For the word "timescale", copy every line of the material that includes it.
##### MATERIAL FOR THIS EXERCISE
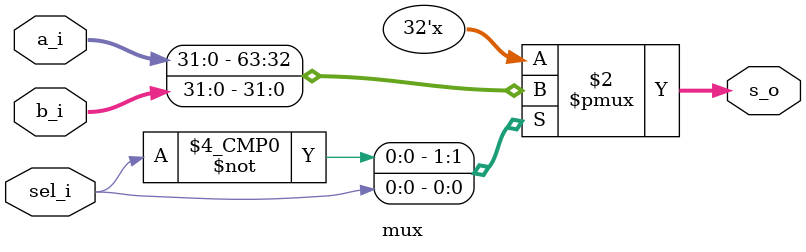
<source format=sv>
`timescale 1ns/1ps

module mux(
    input logic sel_i,
    input logic[31:0] a_i,
    input logic[31:0] b_i,
    output logic[31:0] s_o
);

always_comb begin : select_input
    case (sel_i)
        0:s_o=a_i;
        1:s_o=b_i;
        default:s_o=b_i;
    endcase
end

endmodule : mux
</source>
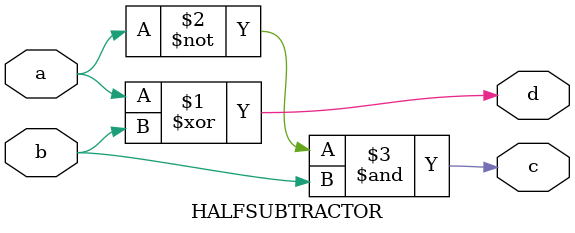
<source format=v>
`timescale 1ns / 1ps
module HALFSUBTRACTOR(
    input a,
    input b,
    output d,
    output c
    );
    assign d=(a^b);
    assign c=~a&b;
endmodule

</source>
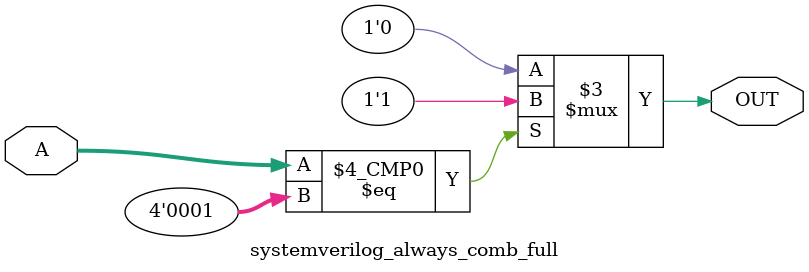
<source format=sv>
module systemverilog_always_comb_full (input logic [3:0] A, output logic OUT);
   always_comb 
     case(A)
       0:  OUT=0;
       1: OUT=1;
       default: OUT=0;
     endcase // case (A)
endmodule


</source>
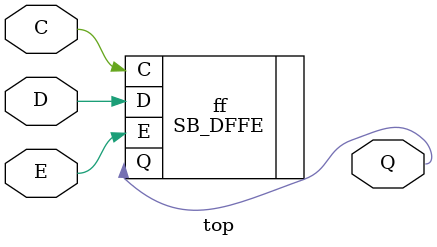
<source format=v>
module top (input C, D, E, output Q);
	SB_DFFE ff (.C(C), .D(D), .E(E), .Q(Q));
endmodule

</source>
##########
YOUR RESPONSE
`timescale 1ns/1ps
`timescale 1ns / 1ps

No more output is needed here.